Work instructions —
**a)** Answer these from the Q&A about running LaTeX remotely:
(i) What operating system runs on the home computer?
(ii) Which program does one answer suggest for viewing remote programs that are not command-line based?
(iii) Which port does one answer say to open on the home router for ssh?
**b)** Where does the Q&A about running LaTeX remotely stop? Resume it from that point.
[BEGIN Source]
Is it possible to have, say, one machine with software installed and call that software from another machine? I thought this would be called an "application server" but by googling I find things that are not exactly what I want. My scenario is basically the following:

I have a computer at home with Ubuntu and a bunch of programs, under which one Latex distribution. This is setup as a server, with ssh-access, apache and the like. From my work computer, running Windows, I would like to use my Latex at home instead of installing it locally. But I would like it to store the files, in particular the generated PDF, in the Work computer (this is actually not extremely important: I can always copy the files later, but it would just save some time if it worked).

What are the possible ways to do that?

6 Answers 6


If you can install software on your work computer, then you could install win-sshfs and a ssh client such as PuTTY on your Windows machine.

You can then ssh into the remote Ubuntu server to run LaTex and create your files, after which you could use win-sshfs to access those files from the Windows machine.

This way, you'd only need the one ssh port open on your remote Ubuntu server and one port-forward on your router.


You can run a program from your home computer over SSH. The application will still run on the computer at home but be streamed over the internet. This can be done via X forwarding.

An X forwarding tutorial can be found at the following 2 URL's;



  • 3
    This doesn't achieve Andyc's goal of having the files stored on the work computer though.
    – David Z
    Dec 9, 2014 at 13:45

Yes it is possible, but there are multiple steps involved:

  1. You must be able to reach your home computer running Linux from the internet. This means opening up port 22 (ssh) or your router at home, or a higher port if your provider blocks incoming access on ports below 1024. Then install openssh-server (and make it listen on any non-default port). You also need to know the routers IP address at home. Some routers have some functionality to update a dynamic name service. If that is not available your home computer can do that, or in the worst case send an email on a regular basis to your work address (you should be able to pull the IP address of the router from the headers of an email).

  2. Your work computer needs to be setpu with PuTTY and an X extension. PuTTY makes the secure connection, the X entension is necessary to view the remote programs that are not commandline based. You can use Xming for that. It might be that you can just run the LaTeX commands without X, depending on which editor/environment you normally use.

  3. PuTTY also allows you to copy files from your machine at home to your local machine.


A simple workaround would be to use dropbox, or any type of software that lets you sync between linux and windows (also see Unison and BitTorrent Sync). If you have dropbox running in both computers, then your work folder will be synchronized almost instantly. This way you can have the updated pdf in a few seconds after compiling.
[END Source]
[BEGIN Information shown]
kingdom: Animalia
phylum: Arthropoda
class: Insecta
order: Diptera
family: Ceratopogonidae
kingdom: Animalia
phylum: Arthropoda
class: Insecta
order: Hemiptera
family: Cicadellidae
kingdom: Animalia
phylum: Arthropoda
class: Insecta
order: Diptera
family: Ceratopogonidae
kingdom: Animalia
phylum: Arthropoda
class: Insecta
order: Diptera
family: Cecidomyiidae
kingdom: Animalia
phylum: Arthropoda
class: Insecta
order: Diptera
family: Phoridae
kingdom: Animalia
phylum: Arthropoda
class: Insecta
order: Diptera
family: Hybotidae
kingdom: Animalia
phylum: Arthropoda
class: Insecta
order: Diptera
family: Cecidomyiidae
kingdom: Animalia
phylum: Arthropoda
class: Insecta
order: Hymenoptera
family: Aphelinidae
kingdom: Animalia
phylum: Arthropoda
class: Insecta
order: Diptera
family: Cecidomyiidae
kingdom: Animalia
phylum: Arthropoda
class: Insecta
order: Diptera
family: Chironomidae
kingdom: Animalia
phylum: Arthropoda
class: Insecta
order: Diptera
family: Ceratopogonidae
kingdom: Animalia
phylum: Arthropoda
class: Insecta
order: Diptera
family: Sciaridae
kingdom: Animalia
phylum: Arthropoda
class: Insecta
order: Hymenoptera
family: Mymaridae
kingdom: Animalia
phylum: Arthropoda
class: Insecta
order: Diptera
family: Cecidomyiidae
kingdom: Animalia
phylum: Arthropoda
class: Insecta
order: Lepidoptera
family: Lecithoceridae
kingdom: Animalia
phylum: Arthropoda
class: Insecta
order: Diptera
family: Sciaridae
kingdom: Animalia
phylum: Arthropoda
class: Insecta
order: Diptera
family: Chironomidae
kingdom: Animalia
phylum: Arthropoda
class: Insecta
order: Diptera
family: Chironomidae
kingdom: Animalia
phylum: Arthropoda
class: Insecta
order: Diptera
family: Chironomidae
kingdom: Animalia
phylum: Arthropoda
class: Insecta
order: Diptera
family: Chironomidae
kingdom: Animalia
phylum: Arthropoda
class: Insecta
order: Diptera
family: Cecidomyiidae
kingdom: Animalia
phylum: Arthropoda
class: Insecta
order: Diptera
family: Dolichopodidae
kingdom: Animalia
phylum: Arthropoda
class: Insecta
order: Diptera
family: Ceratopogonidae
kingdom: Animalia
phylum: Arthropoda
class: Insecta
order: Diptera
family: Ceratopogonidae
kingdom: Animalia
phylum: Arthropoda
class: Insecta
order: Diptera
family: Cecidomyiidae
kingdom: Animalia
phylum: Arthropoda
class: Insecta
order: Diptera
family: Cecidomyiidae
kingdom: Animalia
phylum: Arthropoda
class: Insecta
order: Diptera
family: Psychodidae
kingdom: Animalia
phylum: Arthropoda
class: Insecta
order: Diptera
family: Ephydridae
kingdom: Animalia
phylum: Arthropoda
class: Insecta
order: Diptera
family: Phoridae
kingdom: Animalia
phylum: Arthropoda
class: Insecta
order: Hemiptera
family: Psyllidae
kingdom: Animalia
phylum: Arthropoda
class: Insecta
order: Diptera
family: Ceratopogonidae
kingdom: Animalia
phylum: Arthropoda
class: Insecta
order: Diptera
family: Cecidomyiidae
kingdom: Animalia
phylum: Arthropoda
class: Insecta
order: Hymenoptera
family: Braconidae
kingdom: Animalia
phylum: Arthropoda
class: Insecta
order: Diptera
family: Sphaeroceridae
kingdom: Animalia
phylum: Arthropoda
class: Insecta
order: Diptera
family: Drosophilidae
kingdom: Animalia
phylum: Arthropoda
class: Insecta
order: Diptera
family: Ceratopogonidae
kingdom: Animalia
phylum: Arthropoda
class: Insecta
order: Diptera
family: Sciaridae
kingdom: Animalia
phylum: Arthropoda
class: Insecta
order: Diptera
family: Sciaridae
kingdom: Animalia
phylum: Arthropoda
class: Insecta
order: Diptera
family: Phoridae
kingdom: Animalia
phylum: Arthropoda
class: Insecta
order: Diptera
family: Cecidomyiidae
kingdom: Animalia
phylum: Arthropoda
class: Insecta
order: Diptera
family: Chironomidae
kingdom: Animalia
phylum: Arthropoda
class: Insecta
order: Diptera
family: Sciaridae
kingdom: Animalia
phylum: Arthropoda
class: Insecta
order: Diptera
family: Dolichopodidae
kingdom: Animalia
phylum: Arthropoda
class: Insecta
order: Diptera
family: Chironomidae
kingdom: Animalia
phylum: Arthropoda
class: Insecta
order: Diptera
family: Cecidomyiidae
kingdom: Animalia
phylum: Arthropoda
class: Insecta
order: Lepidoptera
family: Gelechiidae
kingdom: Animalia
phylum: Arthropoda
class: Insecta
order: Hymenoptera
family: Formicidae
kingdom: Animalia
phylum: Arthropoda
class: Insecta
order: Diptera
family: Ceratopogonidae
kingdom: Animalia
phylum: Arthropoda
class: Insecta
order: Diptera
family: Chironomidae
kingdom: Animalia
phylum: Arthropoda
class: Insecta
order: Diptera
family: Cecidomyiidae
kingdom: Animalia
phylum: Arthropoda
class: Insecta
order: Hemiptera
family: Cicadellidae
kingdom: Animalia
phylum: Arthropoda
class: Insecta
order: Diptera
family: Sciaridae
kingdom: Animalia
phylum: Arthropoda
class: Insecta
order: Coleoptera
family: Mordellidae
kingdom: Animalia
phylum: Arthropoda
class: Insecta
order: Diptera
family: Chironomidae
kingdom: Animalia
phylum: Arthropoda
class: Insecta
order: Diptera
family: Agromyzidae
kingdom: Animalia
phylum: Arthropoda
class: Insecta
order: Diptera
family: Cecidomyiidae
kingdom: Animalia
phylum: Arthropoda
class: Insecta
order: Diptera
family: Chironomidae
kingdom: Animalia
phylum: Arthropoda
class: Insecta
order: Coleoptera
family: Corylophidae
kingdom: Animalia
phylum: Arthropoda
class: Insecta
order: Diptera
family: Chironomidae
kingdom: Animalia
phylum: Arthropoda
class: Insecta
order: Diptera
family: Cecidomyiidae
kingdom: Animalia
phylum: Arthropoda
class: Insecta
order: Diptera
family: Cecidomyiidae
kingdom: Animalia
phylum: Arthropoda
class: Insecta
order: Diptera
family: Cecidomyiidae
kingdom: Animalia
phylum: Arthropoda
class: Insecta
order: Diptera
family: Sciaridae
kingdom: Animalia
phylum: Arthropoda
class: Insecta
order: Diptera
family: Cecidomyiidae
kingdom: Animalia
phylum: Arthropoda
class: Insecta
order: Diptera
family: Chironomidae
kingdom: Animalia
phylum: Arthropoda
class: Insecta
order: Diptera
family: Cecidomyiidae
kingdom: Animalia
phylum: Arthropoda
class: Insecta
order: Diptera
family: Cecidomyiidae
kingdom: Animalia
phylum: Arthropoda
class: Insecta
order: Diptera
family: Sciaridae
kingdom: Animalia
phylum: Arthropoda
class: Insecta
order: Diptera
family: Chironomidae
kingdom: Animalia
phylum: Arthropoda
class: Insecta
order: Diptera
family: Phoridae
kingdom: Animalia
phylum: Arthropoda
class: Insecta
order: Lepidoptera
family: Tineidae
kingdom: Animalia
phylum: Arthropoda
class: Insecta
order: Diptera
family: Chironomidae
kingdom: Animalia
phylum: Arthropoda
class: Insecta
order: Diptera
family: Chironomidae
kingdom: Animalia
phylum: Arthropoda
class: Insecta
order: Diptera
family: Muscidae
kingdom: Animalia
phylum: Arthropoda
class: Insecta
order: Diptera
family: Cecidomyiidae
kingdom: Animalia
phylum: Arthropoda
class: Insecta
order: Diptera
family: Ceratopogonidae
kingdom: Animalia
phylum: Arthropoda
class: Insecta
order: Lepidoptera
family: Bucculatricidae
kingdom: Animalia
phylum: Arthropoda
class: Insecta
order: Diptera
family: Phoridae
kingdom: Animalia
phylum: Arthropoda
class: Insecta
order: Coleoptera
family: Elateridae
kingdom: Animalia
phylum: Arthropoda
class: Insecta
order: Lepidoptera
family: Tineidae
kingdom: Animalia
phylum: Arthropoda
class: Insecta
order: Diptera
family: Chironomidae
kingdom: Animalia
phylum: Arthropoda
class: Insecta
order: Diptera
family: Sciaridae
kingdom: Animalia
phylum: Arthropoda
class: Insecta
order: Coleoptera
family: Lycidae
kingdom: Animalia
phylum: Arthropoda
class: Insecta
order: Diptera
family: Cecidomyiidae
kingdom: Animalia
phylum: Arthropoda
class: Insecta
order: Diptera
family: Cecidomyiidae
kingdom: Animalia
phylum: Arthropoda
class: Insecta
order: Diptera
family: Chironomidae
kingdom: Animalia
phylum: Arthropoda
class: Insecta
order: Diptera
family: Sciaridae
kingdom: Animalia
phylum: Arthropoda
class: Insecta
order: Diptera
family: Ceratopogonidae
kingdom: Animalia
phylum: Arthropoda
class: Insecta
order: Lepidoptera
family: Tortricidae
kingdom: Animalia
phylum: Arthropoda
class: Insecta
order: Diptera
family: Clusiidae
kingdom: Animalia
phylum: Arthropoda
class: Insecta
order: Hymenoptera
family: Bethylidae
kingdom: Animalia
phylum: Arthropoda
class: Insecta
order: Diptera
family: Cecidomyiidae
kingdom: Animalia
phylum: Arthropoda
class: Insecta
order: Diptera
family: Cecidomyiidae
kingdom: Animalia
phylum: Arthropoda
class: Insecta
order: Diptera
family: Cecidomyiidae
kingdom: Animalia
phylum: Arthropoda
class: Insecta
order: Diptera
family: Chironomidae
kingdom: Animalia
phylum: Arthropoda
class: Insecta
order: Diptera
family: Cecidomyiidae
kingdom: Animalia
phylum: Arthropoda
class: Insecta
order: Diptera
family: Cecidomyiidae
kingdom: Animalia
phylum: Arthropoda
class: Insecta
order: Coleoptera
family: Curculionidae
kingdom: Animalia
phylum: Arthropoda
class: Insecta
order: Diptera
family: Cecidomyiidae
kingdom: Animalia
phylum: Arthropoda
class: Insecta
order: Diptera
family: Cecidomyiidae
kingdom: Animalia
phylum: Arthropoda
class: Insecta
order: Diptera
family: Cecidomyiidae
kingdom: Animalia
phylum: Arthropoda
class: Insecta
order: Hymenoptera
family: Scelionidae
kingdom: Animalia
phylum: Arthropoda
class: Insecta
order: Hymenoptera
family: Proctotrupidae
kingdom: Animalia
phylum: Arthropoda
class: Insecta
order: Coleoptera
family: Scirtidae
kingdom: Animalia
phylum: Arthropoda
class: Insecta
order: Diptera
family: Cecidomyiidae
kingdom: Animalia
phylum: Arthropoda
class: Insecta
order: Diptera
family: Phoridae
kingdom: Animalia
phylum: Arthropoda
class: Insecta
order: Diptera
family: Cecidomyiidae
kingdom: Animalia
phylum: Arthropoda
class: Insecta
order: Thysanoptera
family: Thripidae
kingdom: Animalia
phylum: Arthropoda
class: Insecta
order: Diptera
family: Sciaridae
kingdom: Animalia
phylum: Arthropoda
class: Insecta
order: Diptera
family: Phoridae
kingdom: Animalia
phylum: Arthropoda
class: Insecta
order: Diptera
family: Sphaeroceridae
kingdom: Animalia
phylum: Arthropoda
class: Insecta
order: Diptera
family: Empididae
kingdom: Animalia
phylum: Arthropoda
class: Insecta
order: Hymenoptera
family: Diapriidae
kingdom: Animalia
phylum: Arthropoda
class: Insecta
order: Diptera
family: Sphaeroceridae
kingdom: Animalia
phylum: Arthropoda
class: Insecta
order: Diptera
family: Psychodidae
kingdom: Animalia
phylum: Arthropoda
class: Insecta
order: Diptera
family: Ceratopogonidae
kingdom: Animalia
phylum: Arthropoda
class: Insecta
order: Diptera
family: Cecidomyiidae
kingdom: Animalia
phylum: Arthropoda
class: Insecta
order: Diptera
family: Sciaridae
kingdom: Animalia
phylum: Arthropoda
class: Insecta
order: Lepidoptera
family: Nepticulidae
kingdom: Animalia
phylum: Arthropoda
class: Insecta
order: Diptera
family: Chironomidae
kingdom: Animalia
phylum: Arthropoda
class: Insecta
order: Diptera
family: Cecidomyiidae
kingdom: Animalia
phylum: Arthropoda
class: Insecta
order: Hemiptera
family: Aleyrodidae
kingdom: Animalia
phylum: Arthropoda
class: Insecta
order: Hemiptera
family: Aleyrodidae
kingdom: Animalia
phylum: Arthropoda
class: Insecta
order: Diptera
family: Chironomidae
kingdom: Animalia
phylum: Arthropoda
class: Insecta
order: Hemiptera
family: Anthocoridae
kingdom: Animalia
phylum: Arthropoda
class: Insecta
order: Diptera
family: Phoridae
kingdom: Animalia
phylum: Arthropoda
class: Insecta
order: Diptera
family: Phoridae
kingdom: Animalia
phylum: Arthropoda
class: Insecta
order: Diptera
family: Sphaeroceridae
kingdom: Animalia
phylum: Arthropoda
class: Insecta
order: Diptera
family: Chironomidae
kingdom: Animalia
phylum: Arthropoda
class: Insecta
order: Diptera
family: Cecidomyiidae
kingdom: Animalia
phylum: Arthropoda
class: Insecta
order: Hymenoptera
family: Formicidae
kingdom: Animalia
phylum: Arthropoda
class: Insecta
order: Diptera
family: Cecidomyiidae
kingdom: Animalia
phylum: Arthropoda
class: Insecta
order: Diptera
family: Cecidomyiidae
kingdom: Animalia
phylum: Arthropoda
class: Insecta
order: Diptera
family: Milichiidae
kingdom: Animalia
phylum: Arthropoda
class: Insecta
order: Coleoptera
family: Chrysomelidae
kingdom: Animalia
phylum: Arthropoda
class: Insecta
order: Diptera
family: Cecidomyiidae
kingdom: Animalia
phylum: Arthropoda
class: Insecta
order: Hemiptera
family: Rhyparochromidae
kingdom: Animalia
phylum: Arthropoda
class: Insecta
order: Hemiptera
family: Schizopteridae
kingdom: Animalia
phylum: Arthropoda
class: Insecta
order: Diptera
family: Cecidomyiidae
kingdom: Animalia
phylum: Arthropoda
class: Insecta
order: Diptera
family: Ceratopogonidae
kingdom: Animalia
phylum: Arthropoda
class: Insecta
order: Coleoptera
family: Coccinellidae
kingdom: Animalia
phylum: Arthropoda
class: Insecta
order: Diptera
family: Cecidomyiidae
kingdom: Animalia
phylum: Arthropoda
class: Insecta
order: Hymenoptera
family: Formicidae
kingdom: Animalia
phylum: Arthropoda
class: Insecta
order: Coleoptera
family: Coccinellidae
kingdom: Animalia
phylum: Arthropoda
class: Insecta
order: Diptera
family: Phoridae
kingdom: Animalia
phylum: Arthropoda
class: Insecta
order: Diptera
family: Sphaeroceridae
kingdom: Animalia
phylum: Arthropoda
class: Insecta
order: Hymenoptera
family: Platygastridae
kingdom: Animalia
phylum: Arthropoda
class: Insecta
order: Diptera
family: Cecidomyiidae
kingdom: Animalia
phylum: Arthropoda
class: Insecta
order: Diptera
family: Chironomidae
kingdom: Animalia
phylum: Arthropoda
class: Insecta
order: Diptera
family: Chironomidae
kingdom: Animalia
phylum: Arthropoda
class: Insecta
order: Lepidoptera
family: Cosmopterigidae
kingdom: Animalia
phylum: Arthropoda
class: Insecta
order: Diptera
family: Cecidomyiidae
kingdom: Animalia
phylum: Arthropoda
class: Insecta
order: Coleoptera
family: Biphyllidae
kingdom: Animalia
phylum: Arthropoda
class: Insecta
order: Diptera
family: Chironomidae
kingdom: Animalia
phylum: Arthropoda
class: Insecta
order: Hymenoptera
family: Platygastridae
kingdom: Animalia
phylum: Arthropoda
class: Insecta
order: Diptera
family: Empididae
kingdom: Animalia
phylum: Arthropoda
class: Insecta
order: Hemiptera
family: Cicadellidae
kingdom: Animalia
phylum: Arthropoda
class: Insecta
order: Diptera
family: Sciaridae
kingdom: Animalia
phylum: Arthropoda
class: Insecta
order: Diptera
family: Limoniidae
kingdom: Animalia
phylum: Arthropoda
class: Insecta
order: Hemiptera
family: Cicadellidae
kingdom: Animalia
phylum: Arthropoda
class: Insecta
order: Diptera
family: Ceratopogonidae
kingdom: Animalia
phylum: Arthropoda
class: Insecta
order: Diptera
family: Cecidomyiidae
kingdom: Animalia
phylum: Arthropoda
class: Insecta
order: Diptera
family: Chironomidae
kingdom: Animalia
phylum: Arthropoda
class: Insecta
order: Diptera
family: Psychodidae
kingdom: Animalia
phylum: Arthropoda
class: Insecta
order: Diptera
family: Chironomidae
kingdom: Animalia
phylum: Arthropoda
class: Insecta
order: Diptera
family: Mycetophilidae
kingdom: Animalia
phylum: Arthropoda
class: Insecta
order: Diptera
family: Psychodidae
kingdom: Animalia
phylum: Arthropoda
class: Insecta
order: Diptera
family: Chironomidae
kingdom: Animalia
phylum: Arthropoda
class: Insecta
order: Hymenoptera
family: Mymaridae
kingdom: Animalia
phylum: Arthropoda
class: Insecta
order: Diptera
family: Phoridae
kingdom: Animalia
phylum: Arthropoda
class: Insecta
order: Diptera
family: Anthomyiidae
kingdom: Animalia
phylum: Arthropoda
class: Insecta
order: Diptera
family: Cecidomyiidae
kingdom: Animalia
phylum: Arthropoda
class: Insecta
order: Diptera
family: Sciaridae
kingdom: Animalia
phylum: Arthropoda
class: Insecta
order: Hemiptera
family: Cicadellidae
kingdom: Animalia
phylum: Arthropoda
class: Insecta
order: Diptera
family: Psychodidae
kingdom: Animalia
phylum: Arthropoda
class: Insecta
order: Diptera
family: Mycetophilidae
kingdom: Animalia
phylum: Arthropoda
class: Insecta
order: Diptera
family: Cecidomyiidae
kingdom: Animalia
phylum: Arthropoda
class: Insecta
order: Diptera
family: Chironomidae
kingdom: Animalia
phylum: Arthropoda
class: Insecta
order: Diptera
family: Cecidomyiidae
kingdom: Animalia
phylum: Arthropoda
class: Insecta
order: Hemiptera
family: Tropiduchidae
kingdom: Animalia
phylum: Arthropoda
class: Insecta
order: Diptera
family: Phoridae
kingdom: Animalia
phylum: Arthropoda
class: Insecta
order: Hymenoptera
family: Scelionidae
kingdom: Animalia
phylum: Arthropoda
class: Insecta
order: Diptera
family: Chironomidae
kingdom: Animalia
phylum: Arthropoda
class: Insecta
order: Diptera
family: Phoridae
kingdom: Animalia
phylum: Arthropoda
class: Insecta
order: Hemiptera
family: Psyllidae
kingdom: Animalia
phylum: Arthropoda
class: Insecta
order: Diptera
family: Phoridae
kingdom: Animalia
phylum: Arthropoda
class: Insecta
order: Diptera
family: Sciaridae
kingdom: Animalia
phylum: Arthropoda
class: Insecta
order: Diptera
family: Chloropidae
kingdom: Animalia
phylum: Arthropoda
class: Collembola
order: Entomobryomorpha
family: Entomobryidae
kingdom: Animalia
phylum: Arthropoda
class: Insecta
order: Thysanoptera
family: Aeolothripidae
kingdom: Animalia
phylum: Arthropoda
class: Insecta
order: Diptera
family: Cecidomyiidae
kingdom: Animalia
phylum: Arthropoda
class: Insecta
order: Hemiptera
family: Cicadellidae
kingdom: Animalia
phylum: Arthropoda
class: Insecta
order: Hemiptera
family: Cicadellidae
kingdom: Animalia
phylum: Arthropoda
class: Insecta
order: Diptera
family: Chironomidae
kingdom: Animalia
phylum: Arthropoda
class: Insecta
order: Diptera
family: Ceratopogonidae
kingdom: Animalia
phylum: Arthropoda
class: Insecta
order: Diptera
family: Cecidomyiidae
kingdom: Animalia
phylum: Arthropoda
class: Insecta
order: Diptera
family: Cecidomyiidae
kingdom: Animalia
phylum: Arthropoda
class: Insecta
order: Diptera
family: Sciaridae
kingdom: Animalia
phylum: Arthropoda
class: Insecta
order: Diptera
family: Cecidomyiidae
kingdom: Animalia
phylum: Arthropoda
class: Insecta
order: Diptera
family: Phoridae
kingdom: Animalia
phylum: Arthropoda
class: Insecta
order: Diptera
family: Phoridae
[END Information shown]
Replies —
**a)**
(i) Ubuntu
(ii) Xming
(iii) Port 22

**b)**
  • 1
    The reputation limit is there to encourage you to watch and learn before commenting, so that you have time to learn how the site works before jumping in. That requirement is evident here, as it is also evident that the reputation limit was not put in place so that you can just find some other non-comment way of posting a comment. Dec 9, 2014 at 18:09
  • Yes, you are right. I think I will remove the line about this meant to be a comment; I think the dropbox solution would be good and simple enough for many people, so it deserves to be more than a comment.
    – geo909
    Dec 9, 2014 at 23:54

Use software like teamviewer to remotely access your Ubuntu machine. http://www.teamviewer.com/en/index.aspx

  • This also allows you to transfer the files after edits; not, AFAIK, real-time, but it should do the job. It does save the aggro of maintaining IP addresses, as both machines log into the server. Dec 9, 2014 at 13:35
  • This is more complex than needed to run programs on the remote machine — just use SSH. And neither method allows the remote programs to work with local files. Dec 9, 2014 at 23:19

Traditionally, this is done with rexec. For example:

rexec mymachine.batcave.ucsd.edu export DEBIAN_FRONTEND=noninteractive
rexec mymachine.batcave.ucsd.edu apt-get update -q
rexec mymachine.batcave.ucsd.edu apt-get install -q -y -o Dpkg::Options::="--force-confdef" -o Dpkg::Options::="--force-confold" ssh

would install ssh on the remote machine (mymachines.batcave.ucsd.edu) with no interaction, assuming it is Debian based and you have credentials set up properly.

You can enter credentials on the command line. If they are absent rexec will use those from the $HOME/.netrc file. You can also use the -n switch and rexec will prompt you for a username/password.

Note that information transmitted over the wire is unencrypted so it is insecure. For this reason it has become standard practice to start a secure shell with ssh and then give commands through that shell. Many systems disable rexec by default, so to enable it you have to modify security settings in /etc/pam.d/rexec. rexec is the easiest way to remotely execute a process, but should only be used when your network is private or otherwise secure (or if you don't care about security).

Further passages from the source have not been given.